═══ SUPPLIED ENTRIES ═══

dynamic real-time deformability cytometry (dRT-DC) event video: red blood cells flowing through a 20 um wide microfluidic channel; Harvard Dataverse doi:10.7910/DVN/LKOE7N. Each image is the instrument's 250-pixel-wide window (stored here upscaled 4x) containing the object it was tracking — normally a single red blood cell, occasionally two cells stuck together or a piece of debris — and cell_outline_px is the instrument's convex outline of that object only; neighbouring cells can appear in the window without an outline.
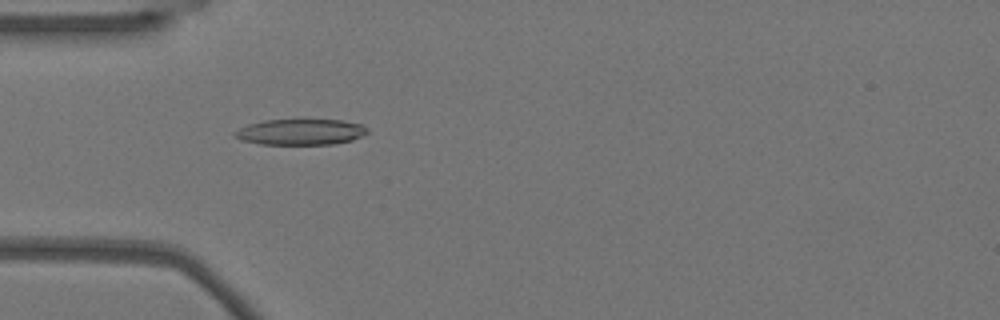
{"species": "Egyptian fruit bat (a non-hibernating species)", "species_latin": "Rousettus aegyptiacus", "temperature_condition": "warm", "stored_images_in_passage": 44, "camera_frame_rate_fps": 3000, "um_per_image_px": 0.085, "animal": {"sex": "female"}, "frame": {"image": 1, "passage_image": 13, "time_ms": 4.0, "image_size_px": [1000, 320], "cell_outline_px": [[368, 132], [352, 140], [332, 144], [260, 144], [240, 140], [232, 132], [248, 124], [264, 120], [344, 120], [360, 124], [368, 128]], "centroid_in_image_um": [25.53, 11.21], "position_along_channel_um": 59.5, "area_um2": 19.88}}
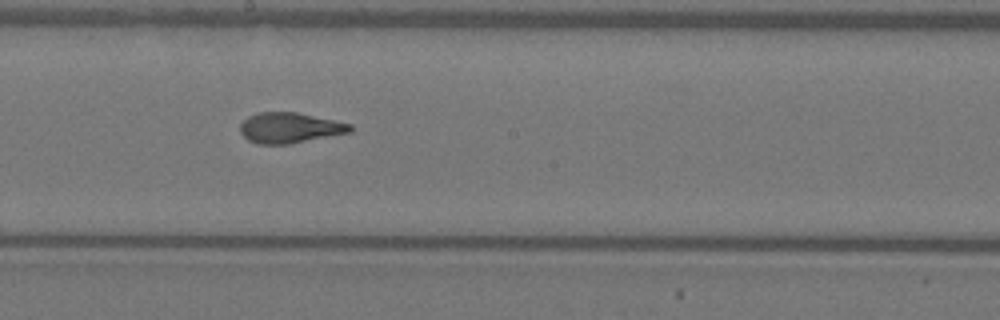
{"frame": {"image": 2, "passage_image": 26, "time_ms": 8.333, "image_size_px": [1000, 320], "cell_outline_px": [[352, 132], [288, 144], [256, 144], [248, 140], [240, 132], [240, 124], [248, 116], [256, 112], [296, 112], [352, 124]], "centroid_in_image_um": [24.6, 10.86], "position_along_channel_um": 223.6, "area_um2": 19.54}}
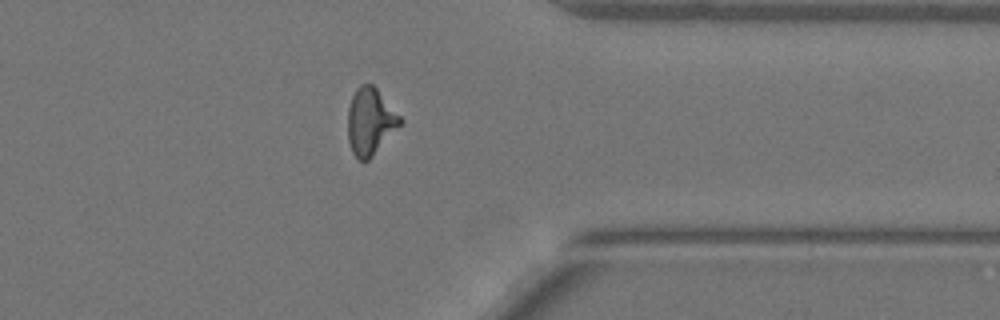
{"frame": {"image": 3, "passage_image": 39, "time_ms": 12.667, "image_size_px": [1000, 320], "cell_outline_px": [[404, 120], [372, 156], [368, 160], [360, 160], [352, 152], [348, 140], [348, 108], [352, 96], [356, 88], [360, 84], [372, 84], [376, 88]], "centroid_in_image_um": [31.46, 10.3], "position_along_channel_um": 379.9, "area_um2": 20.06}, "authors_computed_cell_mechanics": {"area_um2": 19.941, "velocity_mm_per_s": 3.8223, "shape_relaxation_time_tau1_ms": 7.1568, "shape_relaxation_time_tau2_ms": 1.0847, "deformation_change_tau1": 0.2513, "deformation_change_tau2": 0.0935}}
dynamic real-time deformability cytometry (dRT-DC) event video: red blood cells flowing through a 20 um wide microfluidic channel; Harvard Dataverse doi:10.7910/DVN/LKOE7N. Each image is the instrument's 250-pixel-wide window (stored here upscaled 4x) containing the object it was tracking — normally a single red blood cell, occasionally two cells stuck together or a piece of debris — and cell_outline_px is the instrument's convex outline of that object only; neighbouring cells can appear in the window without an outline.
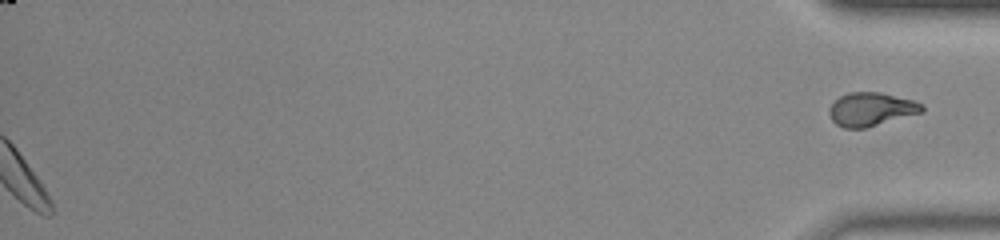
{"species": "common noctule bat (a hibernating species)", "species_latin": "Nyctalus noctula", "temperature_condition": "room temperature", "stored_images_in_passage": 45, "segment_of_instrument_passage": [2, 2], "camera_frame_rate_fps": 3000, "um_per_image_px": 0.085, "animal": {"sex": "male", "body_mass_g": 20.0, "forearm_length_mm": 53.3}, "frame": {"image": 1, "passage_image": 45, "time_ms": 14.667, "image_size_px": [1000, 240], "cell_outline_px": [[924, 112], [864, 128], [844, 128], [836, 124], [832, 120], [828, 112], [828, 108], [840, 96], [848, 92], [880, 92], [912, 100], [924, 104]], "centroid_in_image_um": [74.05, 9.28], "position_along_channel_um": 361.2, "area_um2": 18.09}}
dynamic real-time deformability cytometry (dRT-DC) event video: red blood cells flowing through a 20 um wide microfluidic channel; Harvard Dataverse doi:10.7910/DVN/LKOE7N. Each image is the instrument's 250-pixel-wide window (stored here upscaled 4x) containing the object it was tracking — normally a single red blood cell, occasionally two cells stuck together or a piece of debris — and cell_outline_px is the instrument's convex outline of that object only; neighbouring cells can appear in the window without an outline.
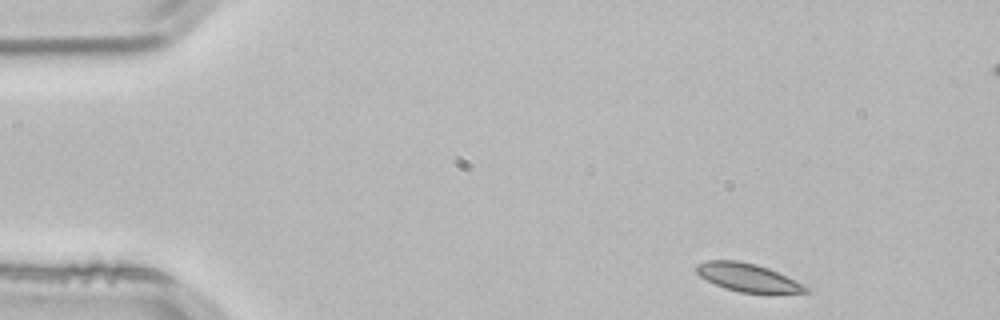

═══

PROBLEM DETAILS
Extract all the entries word for word; omit any pictures.

ANSWER TO THE TASK
dynamic real-time deformability cytometry (dRT-DC) event video: red blood cells flowing through a 20 um wide microfluidic channel; Harvard Dataverse doi:10.7910/DVN/LKOE7N. Each image is the instrument's 250-pixel-wide window (stored here upscaled 4x) containing the object it was tracking — normally a single red blood cell, occasionally two cells stuck together or a piece of debris — and cell_outline_px is the instrument's convex outline of that object only; neighbouring cells can appear in the window without an outline.
{"species": "Egyptian fruit bat (a non-hibernating species)", "species_latin": "Rousettus aegyptiacus", "temperature_condition": "warm", "stored_images_in_passage": 44, "camera_frame_rate_fps": 3000, "um_per_image_px": 0.085, "animal": {"sex": "female"}, "frame": {"image": 1, "passage_image": 13, "time_ms": 4.0, "image_size_px": [1000, 320], "cell_outline_px": [[368, 132], [352, 140], [332, 144], [260, 144], [240, 140], [232, 132], [248, 124], [264, 120], [344, 120], [360, 124], [368, 128]], "centroid_in_image_um": [25.53, 11.21], "position_along_channel_um": 59.5, "area_um2": 19.88}}
{"frame": {"image": 2, "passage_image": 26, "time_ms": 8.333, "image_size_px": [1000, 320], "cell_outline_px": [[352, 132], [288, 144], [256, 144], [248, 140], [240, 132], [240, 124], [248, 116], [256, 112], [296, 112], [352, 124]], "centroid_in_image_um": [24.6, 10.86], "position_along_channel_um": 223.6, "area_um2": 19.54}}
{"frame": {"image": 3, "passage_image": 39, "time_ms": 12.667, "image_size_px": [1000, 320], "cell_outline_px": [[404, 120], [372, 156], [368, 160], [360, 160], [352, 152], [348, 140], [348, 108], [352, 96], [356, 88], [360, 84], [372, 84], [376, 88]], "centroid_in_image_um": [31.46, 10.3], "position_along_channel_um": 379.9, "area_um2": 20.06}, "authors_computed_cell_mechanics": {"area_um2": 19.941, "velocity_mm_per_s": 3.8223, "shape_relaxation_time_tau1_ms": 7.1568, "shape_relaxation_time_tau2_ms": 1.0847, "deformation_change_tau1": 0.2513, "deformation_change_tau2": 0.0935}}
dynamic real-time deformability cytometry (dRT-DC) event video: red blood cells flowing through a 20 um wide microfluidic channel; Harvard Dataverse doi:10.7910/DVN/LKOE7N. Each image is the instrument's 250-pixel-wide window (stored here upscaled 4x) containing the object it was tracking — normally a single red blood cell, occasionally two cells stuck together or a piece of debris — and cell_outline_px is the instrument's convex outline of that object only; neighbouring cells can appear in the window without an outline.
{"species": "common noctule bat (a hibernating species)", "species_latin": "Nyctalus noctula", "temperature_condition": "room temperature", "stored_images_in_passage": 45, "segment_of_instrument_passage": [2, 2], "camera_frame_rate_fps": 3000, "um_per_image_px": 0.085, "animal": {"sex": "male", "body_mass_g": 20.0, "forearm_length_mm": 53.3}, "frame": {"image": 1, "passage_image": 45, "time_ms": 14.667, "image_size_px": [1000, 240], "cell_outline_px": [[924, 112], [864, 128], [844, 128], [836, 124], [832, 120], [828, 112], [828, 108], [840, 96], [848, 92], [880, 92], [912, 100], [924, 104]], "centroid_in_image_um": [74.05, 9.28], "position_along_channel_um": 361.2, "area_um2": 18.09}}
dynamic real-time deformability cytometry (dRT-DC) event video: red blood cells flowing through a 20 um wide microfluidic channel; Harvard Dataverse doi:10.7910/DVN/LKOE7N. Each image is the instrument's 250-pixel-wide window (stored here upscaled 4x) containing the object it was tracking — normally a single red blood cell, occasionally two cells stuck together or a piece of debris — and cell_outline_px is the instrument's convex outline of that object only; neighbouring cells can appear in the window without an outline.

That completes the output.